▸ **AIM OF THE TASK**:
What you return must match the entries word for word, minus the pictures.

▸ **MATERIAL FOR THIS EXERCISE**:
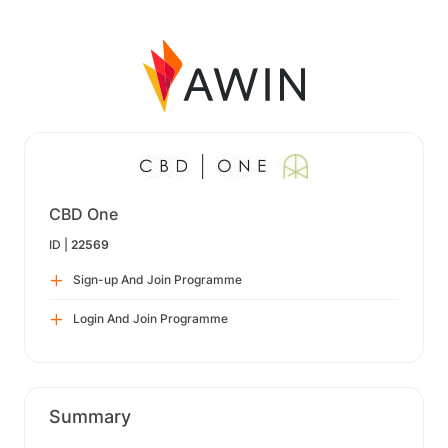
CBD One
ID |
22569
Sign-up And Join Programme
Login And Join Programme
Summary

▸ **RESPONSE TO THIS TASK**:
CBD One
ID |
22569
Sign-up And Join Programme
Login And Join Programme
Summary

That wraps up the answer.